***** Entries shown

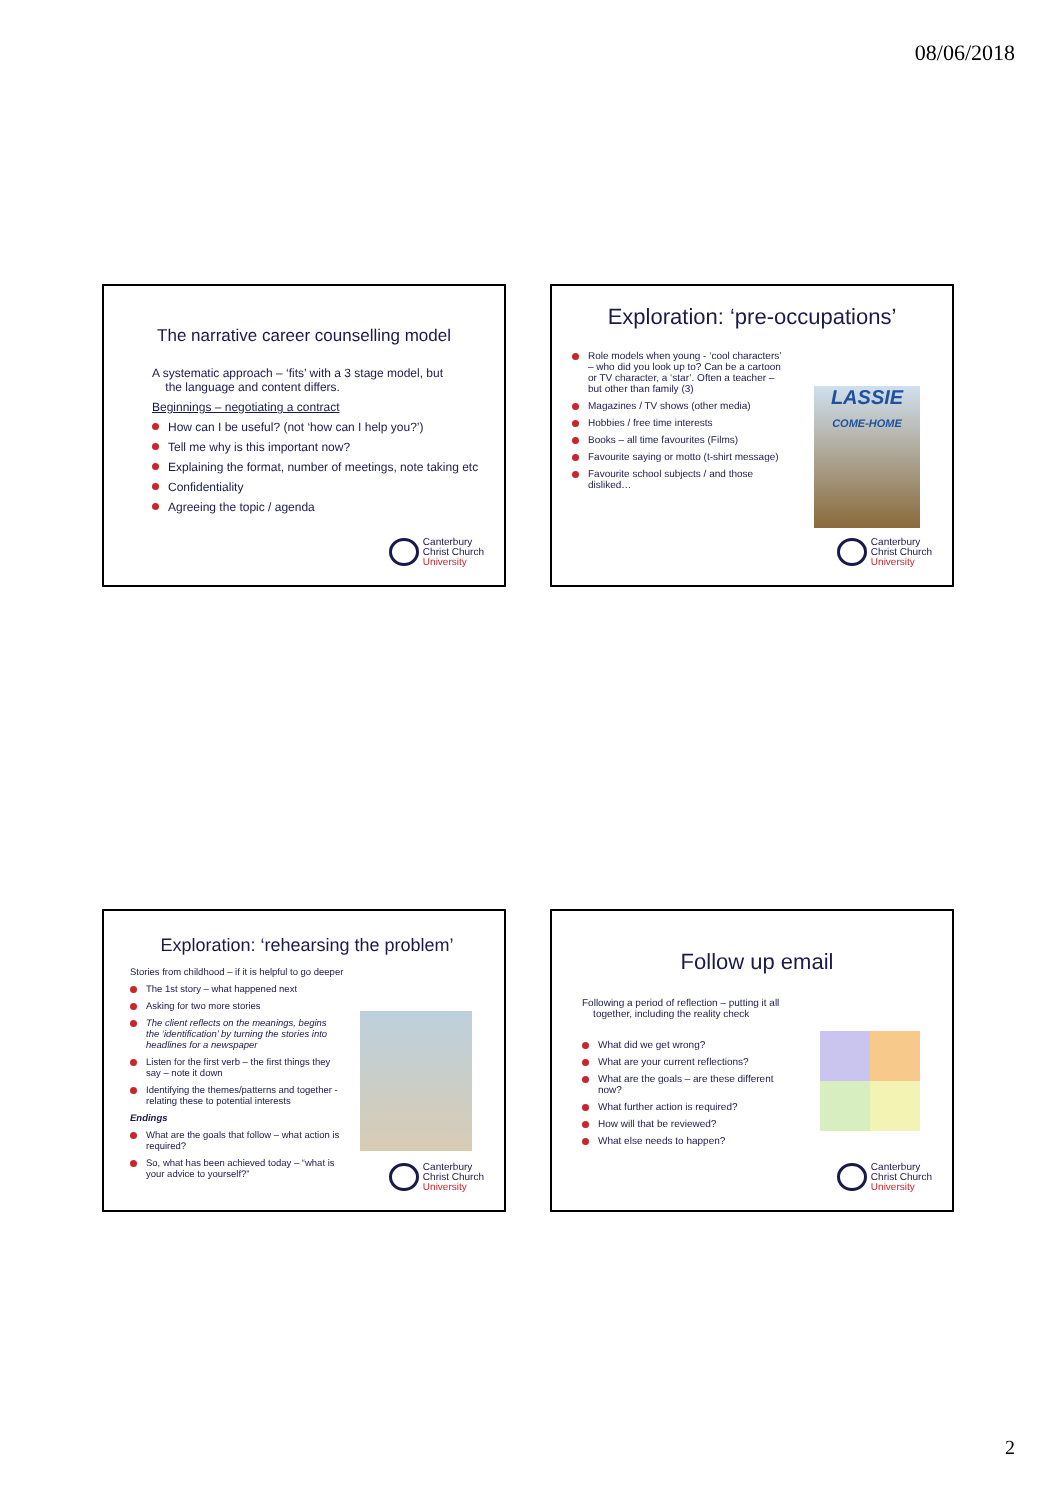08/06/2018
The narrative career counselling model
A systematic approach – ‘fits’ with a 3 stage model, but
the language and content differs.
Beginnings – negotiating a contract
How can I be useful? (not ‘how can I help you?’)
Tell me why is this important now?
Explaining the format, number of meetings, note taking etc
Confidentiality
Agreeing the topic / agenda
Canterbury
Christ Church
University
Exploration: ‘pre-occupations’
Role models when young - ‘cool characters’ – who did you look up to? Can be a cartoon or TV character, a ‘star’. Often a teacher – but other than family (3)
Magazines / TV shows (other media)
Hobbies / free time interests
Books – all time favourites (Films)
Favourite saying or motto (t-shirt message)
Favourite school subjects / and those disliked…
LASSIE
COME-HOME
Canterbury
Christ Church
University
Exploration: ‘rehearsing the problem’
Stories from childhood – if it is helpful to go deeper
The 1st story – what happened next
Asking for two more stories
The client reflects on the meanings, begins the ‘identification’ by turning the stories into headlines for a newspaper
Listen for the first verb – the first things they say – note it down
Identifying the themes/patterns and together -relating these to potential interests
Endings
What are the goals that follow – what action is required?
So, what has been achieved today – “what is your advice to yourself?”
Canterbury
Christ Church
University
Follow up email
Following a period of reflection – putting it all
together, including the reality check
What did we get wrong?
What are your current reflections?
What are the goals – are these different now?
What further action is required?
How will that be reviewed?
What else needs to happen?
Canterbury
Christ Church
University
2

**********

### Exercise
From the records above, pick out and copy each line holding the word "together".

### Answer space
Identifying the themes/patterns and together -relating these to potential interests
together, including the reality check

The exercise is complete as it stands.